[Texto extraído]

O atentado e a fascistização da sociedade
Atentado protofascista evidencia escalada de terror e violência no primeiro ano de Governo Bolsonaro
Por F. Bezerra
Um dos efeitos sistêmicos da crise econômica e política que se agravou nos anos que precederam as jornadas de Junho de 2013, chegando ao ápice em 2016 com o impeachment de Dilma Roussef, foi a aumento acelerado de manifestações da cultura conservadora em diversos patamares: morais, ideológicos, eleitorais, jurídicos e econômicos.
O avanço das reformas neoliberais contribuiu para a expansão dessa onda conservadora e dela se retroalimentou. Tais manifestações foram produzidas em especial no plano ideológico, através da associação midiática e tautológica relacionando o denuncismo da corrupção, o aparelhamento do Estado e desvios dos governos petistas, em uma relação de causa e efeito que justificasse a crise econômica, o aumento do desemprego e a piora da qualidade de vida da população.
Já fizemos esse devido balanço ao compreender que a correlação de forças externas e internas havia se alterado de tal modo que a burguesia rentista e dependente do mercado financeiro não se interessava mais em manter o pacto social promovido por mais de uma década com o Partido dos Trabalhadores. E como em toda crise econômica, por pior e mais avassaladora que seja a sua dimensão, sempre se abre uma janela de oportunidades ao Capital. O desmonte do Estado através de privatizações de bens e serviços públicos, a perseguição aos servidores, o ataque aos direitos e conquistas sociais e ao conjunto da classe trabalhadora têm sido a tônica mais agressiva das chamadas “reformas” e ajustes neoliberais nesse período.

[/Texto extraído]
[Registros extraídos]

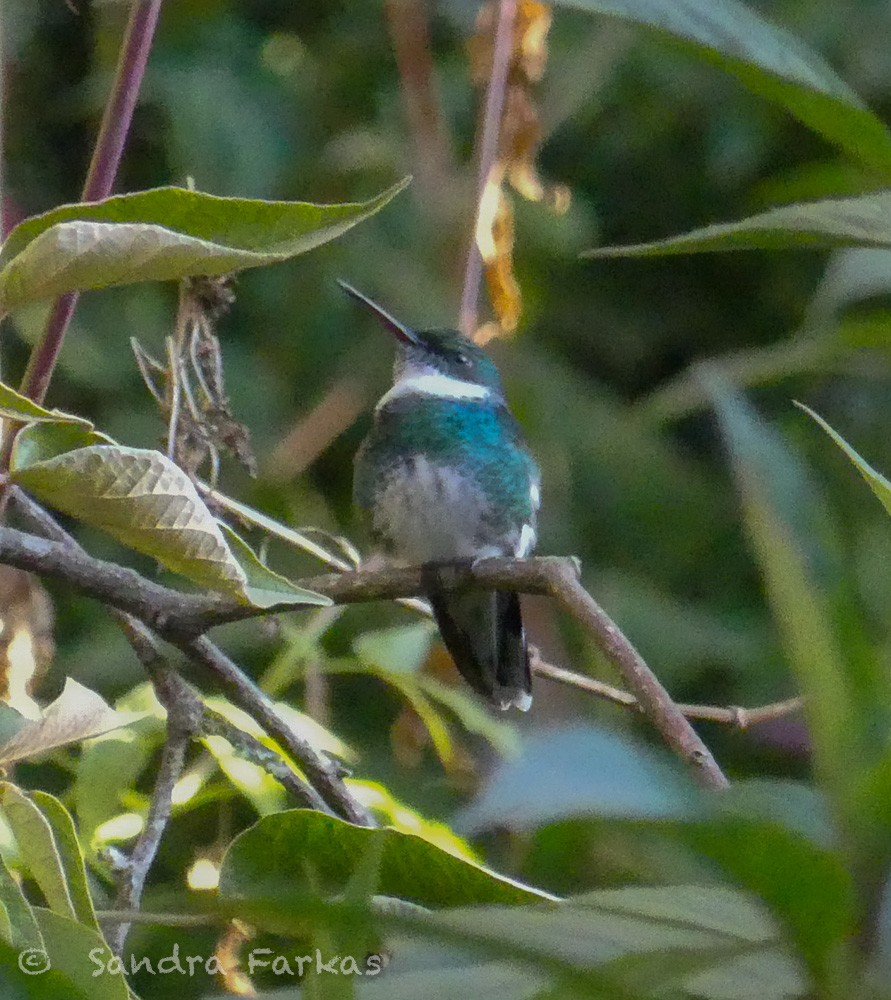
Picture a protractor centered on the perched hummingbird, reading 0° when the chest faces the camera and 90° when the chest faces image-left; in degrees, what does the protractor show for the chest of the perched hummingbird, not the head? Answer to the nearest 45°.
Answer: approximately 45°

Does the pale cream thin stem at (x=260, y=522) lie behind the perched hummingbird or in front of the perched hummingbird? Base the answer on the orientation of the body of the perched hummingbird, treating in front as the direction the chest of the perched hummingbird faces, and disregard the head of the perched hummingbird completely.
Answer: in front

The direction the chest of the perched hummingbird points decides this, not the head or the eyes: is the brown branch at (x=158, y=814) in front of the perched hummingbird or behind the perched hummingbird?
in front

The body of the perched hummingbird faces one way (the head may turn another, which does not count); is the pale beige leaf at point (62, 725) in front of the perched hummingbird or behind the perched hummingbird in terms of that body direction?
in front

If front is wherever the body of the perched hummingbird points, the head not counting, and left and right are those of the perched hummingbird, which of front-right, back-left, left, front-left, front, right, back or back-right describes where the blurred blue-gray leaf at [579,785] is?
front-left
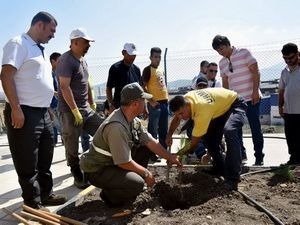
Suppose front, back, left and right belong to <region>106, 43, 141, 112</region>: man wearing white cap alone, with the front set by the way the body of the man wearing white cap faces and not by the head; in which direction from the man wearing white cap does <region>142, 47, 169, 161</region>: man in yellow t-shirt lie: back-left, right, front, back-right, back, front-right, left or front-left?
left

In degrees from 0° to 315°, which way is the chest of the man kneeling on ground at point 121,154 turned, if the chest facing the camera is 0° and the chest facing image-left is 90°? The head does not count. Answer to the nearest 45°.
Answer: approximately 270°

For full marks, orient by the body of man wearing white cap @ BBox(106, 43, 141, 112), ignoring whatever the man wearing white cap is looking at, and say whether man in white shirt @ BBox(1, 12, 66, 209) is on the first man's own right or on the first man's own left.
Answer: on the first man's own right

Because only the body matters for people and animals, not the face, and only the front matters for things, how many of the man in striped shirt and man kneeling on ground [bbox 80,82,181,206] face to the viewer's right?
1

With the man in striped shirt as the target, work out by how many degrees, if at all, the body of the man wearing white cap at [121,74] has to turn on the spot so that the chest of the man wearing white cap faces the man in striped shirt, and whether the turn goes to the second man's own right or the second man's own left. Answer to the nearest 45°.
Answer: approximately 45° to the second man's own left

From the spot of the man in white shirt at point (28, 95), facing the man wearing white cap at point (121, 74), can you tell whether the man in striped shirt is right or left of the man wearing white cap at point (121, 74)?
right

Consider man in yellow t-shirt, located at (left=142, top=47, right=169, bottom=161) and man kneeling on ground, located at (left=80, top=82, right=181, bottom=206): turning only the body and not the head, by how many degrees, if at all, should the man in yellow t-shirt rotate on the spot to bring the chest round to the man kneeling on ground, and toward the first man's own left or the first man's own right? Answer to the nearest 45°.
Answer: approximately 45° to the first man's own right

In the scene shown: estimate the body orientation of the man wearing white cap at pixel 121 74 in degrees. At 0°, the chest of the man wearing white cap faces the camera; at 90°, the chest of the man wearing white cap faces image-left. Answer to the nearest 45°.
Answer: approximately 315°

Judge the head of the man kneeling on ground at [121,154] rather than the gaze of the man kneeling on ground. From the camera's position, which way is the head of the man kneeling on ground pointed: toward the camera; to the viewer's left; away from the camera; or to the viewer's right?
to the viewer's right
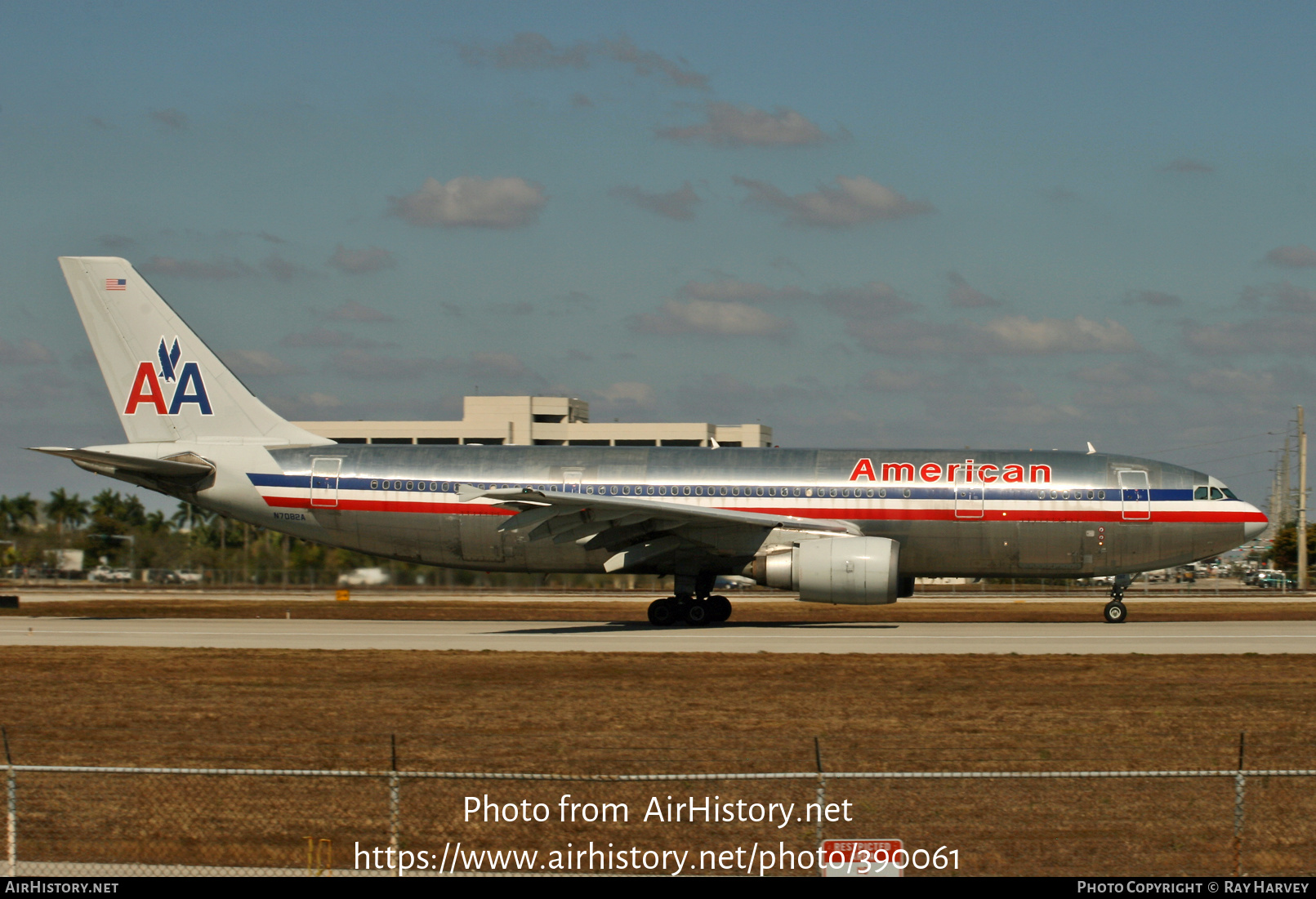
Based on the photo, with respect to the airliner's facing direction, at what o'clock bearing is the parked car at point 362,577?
The parked car is roughly at 8 o'clock from the airliner.

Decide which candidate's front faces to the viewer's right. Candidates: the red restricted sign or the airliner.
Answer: the airliner

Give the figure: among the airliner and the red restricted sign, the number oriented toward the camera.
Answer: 1

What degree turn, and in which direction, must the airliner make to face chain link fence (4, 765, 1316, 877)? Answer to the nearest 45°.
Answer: approximately 90° to its right

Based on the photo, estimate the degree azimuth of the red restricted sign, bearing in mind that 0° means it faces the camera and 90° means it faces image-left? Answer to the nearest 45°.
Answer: approximately 0°

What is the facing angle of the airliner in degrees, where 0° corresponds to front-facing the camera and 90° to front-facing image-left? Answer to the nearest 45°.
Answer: approximately 270°

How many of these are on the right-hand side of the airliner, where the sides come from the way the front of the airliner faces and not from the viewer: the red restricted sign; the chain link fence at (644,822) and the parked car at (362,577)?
2

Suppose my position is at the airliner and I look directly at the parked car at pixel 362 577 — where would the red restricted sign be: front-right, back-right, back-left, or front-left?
back-left

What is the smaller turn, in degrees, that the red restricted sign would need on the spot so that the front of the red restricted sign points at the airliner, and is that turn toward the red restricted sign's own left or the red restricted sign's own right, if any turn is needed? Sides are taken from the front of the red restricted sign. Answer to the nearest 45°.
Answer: approximately 180°

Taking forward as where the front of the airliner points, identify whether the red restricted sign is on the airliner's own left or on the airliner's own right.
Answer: on the airliner's own right

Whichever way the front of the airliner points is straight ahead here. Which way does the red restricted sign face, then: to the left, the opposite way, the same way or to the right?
to the right
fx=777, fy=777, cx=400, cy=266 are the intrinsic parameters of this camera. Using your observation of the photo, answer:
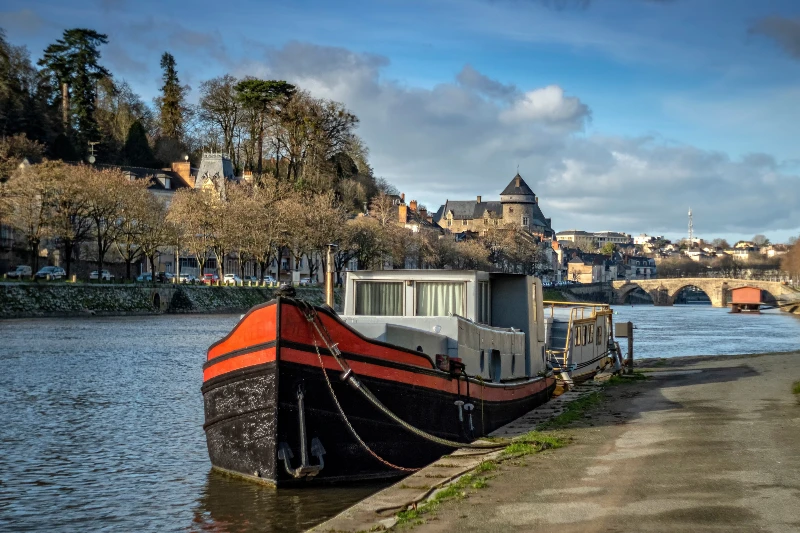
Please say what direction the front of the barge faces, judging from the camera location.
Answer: facing the viewer and to the left of the viewer

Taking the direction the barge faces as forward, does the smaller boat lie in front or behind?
behind
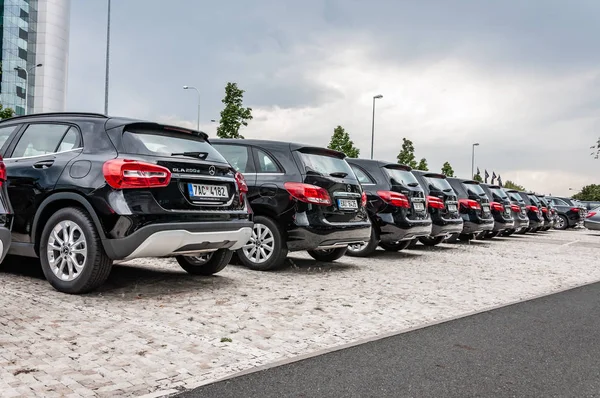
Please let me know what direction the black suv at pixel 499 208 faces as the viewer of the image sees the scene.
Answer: facing away from the viewer and to the left of the viewer

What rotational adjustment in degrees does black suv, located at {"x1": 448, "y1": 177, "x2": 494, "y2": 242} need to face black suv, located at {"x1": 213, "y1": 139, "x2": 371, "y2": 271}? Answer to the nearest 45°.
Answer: approximately 135° to its left

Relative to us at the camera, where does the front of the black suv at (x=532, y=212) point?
facing away from the viewer and to the left of the viewer

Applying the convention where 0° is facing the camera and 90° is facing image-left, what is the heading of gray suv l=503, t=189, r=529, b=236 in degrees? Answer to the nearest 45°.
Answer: approximately 135°

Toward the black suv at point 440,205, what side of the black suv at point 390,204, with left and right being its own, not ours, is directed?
right

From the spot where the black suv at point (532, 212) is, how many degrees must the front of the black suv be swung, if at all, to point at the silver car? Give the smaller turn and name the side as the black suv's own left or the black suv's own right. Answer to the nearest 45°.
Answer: approximately 90° to the black suv's own right

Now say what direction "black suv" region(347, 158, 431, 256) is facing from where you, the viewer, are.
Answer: facing away from the viewer and to the left of the viewer

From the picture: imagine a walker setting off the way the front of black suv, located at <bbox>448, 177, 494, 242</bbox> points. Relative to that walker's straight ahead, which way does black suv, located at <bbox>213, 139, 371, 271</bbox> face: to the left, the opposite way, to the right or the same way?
the same way

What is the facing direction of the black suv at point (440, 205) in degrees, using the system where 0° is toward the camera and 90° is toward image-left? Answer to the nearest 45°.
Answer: approximately 135°

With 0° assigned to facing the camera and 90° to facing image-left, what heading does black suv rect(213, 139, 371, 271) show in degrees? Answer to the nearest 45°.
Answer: approximately 135°

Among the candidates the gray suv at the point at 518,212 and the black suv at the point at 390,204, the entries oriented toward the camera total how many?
0

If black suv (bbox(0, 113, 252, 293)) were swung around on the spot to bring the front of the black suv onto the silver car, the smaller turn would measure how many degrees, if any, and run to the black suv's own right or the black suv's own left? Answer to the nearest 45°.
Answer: approximately 90° to the black suv's own right

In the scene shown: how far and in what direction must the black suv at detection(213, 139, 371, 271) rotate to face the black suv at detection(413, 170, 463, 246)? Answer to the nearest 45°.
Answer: approximately 90° to its right

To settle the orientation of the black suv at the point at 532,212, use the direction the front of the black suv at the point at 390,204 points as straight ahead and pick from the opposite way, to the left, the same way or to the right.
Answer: the same way

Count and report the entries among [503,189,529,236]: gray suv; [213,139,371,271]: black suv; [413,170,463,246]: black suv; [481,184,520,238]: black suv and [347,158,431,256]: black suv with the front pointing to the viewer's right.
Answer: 0

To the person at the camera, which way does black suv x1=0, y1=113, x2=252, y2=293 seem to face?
facing away from the viewer and to the left of the viewer

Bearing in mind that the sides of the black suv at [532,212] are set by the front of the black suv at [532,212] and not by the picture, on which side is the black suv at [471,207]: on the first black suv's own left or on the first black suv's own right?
on the first black suv's own left
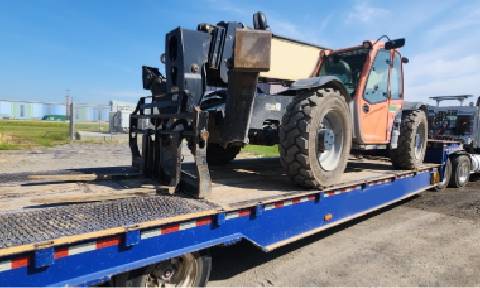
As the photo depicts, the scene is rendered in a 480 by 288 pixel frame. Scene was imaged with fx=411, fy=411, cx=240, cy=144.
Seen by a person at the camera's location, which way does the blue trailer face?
facing away from the viewer and to the right of the viewer

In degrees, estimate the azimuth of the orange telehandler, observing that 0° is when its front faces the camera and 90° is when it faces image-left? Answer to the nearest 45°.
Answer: approximately 45°

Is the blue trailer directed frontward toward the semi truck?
yes

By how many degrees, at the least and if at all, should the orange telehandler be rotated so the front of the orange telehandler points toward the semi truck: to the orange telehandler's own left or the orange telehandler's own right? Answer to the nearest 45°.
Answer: approximately 180°
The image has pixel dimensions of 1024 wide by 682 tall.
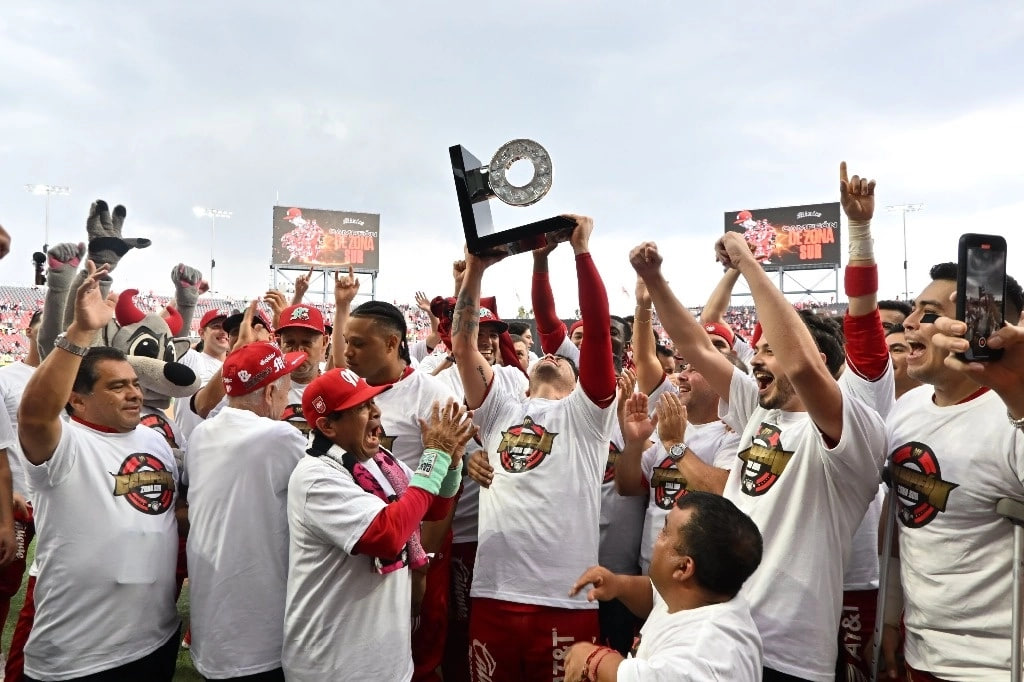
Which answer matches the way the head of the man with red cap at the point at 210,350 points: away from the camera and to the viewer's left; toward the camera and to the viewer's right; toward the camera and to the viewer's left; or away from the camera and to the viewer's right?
toward the camera and to the viewer's right

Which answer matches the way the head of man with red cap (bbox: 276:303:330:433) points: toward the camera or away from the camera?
toward the camera

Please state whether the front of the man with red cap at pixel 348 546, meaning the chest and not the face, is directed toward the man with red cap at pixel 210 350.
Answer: no
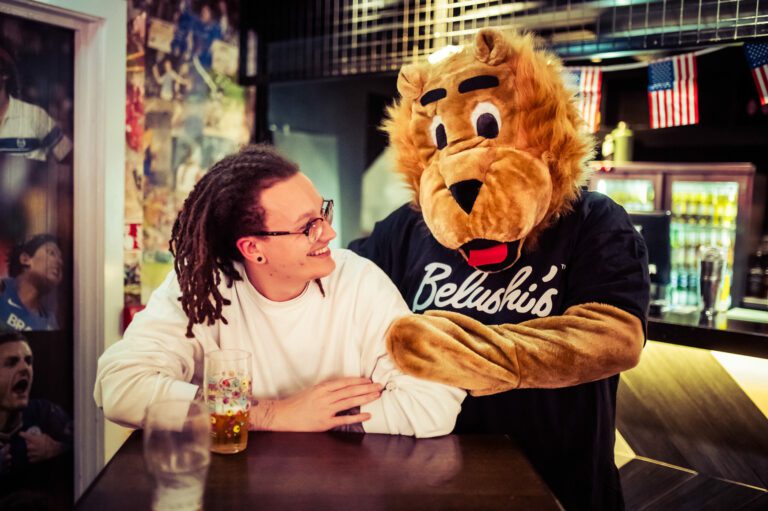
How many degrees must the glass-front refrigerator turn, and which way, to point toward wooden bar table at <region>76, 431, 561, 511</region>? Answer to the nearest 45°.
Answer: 0° — it already faces it

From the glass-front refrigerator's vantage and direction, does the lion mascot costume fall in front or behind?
in front

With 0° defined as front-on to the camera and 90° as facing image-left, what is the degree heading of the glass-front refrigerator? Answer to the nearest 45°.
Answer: approximately 0°

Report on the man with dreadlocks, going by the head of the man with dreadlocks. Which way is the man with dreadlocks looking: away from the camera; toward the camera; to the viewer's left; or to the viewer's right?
to the viewer's right

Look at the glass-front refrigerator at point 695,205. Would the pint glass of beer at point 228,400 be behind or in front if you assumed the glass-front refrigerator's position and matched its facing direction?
in front

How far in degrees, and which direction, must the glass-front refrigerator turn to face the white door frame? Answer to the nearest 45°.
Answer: approximately 45° to its right
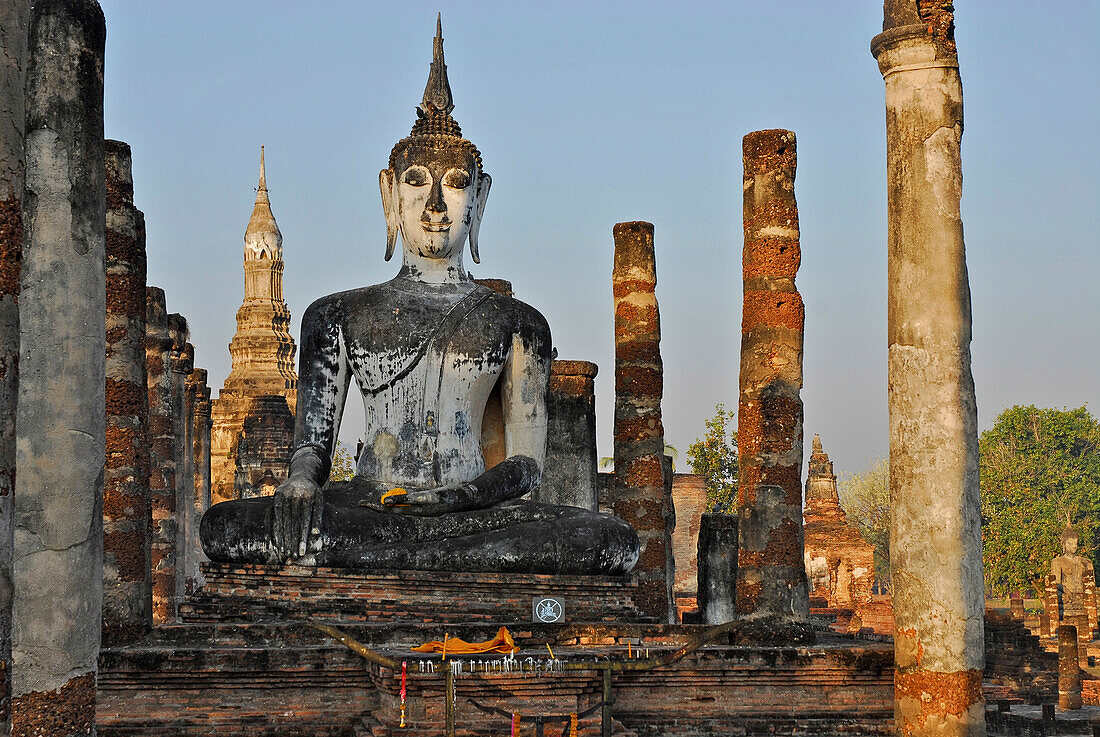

[/Registros extraídos]

Enunciado A:
Reproduza fielmente o trecho do texto sobre a fascistização da sociedade que vai desde "O avanço das" até "vida da população.".
Enunciado B:
De acordo com o texto sobre a fascistização da sociedade, em que ano a crise chegou ao ápice e com qual acontecimento?

Resposta A:
O avanço das reformas neoliberais contribuiu para a expansão dessa onda conservadora e dela se retroalimentou. Tais manifestações foram produzidas em especial no plano ideológico, através da associação midiática e tautológica relacionando o denuncismo da corrupção, o aparelhamento do Estado e desvios dos governos petistas, em uma relação de causa e efeito que justificasse a crise econômica, o aumento do desemprego e a piora da qualidade de vida da população.

Resposta B:
Em 2016, com o impeachment de Dilma Roussef.